What is being asked = Look below for the line holding "Logger | 352" and the line holding "## Space shuttle". Transcribe exactly those lines and all lines between them, nothing more.

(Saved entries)

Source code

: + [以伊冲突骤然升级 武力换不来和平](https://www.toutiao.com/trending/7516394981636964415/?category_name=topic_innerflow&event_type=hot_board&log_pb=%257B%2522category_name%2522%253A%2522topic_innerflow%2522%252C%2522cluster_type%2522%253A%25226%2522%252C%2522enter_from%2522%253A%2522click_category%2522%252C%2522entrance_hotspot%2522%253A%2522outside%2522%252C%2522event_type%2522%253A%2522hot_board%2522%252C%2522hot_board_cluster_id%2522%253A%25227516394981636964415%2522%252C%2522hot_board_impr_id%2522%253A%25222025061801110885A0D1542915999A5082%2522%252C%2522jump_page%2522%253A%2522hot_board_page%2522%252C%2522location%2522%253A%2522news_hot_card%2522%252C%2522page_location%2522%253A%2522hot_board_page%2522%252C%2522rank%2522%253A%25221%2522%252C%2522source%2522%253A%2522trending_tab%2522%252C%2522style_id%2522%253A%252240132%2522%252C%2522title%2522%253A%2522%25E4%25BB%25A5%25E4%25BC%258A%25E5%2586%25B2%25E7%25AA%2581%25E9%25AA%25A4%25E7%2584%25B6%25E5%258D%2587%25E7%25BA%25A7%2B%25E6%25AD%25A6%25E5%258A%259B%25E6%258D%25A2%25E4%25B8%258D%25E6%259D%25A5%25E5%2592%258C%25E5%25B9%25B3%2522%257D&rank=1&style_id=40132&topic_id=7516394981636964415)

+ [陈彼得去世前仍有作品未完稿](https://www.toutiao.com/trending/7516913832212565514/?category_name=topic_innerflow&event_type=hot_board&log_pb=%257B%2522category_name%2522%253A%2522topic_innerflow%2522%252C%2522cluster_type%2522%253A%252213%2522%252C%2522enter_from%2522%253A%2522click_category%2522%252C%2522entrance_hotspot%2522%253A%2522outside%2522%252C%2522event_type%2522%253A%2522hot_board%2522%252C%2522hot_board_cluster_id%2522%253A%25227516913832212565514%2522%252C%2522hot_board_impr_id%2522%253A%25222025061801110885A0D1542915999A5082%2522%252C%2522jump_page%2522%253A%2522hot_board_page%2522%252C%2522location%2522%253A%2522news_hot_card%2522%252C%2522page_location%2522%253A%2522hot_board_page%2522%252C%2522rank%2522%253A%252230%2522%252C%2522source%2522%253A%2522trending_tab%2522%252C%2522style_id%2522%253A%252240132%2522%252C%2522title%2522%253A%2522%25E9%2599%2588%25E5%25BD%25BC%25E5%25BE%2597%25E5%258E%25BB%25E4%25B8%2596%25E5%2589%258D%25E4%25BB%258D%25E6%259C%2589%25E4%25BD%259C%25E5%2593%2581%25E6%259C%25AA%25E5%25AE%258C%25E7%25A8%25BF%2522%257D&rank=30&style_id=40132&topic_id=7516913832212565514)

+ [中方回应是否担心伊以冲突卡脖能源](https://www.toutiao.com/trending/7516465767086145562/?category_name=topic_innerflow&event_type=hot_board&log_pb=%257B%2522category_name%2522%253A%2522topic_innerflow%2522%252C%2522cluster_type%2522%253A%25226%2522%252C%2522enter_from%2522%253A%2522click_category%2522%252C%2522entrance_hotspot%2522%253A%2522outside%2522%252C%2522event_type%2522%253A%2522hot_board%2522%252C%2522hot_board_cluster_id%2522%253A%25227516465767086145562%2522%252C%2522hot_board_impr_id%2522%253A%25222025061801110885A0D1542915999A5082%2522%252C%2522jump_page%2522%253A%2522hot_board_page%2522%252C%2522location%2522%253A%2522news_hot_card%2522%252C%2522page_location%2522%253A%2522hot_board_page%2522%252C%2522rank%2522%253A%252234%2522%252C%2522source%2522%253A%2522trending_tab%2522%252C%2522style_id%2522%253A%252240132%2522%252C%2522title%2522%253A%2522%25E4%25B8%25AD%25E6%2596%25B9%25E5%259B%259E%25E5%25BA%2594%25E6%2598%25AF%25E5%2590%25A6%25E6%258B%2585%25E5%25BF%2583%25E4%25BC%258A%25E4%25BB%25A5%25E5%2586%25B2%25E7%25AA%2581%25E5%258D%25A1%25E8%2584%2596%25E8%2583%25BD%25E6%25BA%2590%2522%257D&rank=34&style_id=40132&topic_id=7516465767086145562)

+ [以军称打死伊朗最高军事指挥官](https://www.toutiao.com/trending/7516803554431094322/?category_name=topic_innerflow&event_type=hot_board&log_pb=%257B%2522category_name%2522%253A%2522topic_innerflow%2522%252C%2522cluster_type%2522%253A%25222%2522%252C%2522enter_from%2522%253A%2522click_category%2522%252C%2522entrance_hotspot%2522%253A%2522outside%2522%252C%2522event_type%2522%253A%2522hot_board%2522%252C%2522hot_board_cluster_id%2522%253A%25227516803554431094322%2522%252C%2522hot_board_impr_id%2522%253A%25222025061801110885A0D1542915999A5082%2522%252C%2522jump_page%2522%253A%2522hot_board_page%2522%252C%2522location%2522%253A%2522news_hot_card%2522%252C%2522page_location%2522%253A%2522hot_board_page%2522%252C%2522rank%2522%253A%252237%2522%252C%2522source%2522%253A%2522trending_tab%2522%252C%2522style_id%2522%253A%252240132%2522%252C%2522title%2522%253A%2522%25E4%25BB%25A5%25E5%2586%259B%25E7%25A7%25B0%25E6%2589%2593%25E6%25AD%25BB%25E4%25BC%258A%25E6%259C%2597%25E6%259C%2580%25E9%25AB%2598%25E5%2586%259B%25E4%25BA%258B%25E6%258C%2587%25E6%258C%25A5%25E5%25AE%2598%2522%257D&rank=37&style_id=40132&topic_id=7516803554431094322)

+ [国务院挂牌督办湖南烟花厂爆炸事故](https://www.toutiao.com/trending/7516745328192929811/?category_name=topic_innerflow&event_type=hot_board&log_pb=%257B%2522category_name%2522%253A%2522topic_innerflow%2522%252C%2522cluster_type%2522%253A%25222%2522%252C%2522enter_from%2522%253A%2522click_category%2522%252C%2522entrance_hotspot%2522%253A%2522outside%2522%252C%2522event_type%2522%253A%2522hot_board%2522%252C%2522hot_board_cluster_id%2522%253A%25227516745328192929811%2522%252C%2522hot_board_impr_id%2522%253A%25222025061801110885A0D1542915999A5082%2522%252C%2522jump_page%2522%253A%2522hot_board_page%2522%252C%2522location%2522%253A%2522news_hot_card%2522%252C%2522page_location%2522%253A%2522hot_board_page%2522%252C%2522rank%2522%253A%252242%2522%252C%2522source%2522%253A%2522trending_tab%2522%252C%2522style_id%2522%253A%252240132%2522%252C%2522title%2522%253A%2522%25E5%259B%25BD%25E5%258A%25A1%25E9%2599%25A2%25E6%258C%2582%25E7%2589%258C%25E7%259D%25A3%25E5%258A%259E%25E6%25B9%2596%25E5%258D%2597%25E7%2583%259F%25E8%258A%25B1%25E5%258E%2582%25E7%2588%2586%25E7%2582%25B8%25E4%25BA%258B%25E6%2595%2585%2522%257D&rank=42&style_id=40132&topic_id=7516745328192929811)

---

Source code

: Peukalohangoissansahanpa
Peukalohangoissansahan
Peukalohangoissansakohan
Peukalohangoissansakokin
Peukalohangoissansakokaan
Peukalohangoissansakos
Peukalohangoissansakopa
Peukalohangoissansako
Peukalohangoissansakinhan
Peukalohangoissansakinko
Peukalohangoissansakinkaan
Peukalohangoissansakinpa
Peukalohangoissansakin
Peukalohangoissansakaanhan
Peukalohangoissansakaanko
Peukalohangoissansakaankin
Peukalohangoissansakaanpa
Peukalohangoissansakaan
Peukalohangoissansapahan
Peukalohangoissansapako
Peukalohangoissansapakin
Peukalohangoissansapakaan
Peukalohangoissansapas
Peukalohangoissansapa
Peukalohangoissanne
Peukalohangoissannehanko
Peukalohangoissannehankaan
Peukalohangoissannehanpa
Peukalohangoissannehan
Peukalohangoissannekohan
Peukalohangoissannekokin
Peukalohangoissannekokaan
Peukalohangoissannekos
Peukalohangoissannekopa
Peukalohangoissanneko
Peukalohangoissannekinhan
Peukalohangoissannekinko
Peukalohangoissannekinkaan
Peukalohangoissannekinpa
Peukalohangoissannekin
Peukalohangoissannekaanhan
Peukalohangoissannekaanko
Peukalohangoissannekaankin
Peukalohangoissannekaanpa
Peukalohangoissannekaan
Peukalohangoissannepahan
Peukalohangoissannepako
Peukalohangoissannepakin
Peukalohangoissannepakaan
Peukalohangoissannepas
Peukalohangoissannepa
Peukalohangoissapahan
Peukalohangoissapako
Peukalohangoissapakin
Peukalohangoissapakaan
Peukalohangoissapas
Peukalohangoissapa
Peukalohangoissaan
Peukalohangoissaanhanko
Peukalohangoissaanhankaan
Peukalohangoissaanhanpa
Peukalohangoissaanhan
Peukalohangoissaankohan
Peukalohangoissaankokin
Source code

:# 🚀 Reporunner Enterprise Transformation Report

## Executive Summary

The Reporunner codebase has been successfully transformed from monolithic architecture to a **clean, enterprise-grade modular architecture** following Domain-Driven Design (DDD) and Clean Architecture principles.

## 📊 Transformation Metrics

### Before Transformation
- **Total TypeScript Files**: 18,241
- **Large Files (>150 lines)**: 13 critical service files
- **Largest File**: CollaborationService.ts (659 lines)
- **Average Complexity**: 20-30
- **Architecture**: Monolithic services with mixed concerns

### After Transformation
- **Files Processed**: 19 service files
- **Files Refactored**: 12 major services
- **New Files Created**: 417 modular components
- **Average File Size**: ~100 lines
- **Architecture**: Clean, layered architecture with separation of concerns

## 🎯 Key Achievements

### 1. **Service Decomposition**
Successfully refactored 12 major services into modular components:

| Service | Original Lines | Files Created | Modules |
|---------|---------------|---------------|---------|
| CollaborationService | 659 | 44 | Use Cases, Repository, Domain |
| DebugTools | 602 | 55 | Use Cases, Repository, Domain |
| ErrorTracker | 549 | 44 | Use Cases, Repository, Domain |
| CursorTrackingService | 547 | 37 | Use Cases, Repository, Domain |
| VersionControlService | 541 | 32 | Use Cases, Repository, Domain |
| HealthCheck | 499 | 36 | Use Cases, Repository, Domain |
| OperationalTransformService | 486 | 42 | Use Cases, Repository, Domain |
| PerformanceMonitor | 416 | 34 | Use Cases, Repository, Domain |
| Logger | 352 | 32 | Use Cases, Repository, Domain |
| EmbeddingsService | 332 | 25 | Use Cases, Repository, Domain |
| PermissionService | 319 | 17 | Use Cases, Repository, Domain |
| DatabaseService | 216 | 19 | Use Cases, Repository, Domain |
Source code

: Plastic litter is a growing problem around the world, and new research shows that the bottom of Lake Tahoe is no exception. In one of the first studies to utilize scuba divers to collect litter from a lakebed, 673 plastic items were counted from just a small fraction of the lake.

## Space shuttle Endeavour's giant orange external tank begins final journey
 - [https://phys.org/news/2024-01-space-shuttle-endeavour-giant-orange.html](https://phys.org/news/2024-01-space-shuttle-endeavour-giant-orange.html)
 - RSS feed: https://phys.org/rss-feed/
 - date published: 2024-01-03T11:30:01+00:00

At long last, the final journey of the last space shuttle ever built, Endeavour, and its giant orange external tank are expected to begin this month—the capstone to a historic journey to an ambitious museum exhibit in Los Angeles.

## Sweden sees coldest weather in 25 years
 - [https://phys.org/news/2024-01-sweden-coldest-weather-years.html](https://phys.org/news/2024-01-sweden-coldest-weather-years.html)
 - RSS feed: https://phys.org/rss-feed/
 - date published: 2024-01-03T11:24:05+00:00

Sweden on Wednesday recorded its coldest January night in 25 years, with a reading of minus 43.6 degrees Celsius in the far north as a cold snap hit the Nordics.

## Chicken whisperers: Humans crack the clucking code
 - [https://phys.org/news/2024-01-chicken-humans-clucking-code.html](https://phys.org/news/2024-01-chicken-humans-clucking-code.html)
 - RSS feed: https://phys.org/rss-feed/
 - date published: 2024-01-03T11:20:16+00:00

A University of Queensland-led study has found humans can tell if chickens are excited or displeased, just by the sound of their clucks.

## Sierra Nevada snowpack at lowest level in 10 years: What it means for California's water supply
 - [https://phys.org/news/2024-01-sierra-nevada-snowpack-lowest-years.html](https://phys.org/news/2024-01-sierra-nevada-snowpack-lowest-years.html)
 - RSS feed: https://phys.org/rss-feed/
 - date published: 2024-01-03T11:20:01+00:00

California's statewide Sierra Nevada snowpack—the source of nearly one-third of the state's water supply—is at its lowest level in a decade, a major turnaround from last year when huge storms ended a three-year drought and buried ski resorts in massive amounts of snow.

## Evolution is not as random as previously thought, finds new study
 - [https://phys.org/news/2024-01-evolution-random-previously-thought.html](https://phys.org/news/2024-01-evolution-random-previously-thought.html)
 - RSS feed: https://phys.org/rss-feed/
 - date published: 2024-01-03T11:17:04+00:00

Answer section =
| Logger | 352 | 32 | Use Cases, Repository, Domain |
| EmbeddingsService | 332 | 25 | Use Cases, Repository, Domain |
| PermissionService | 319 | 17 | Use Cases, Repository, Domain |
| DatabaseService | 216 | 19 | Use Cases, Repository, Domain |
Source code

: Plastic litter is a growing problem around the world, and new research shows that the bottom of Lake Tahoe is no exception. In one of the first studies to utilize scuba divers to collect litter from a lakebed, 673 plastic items were counted from just a small fraction of the lake.

## Space shuttle Endeavour's giant orange external tank begins final journey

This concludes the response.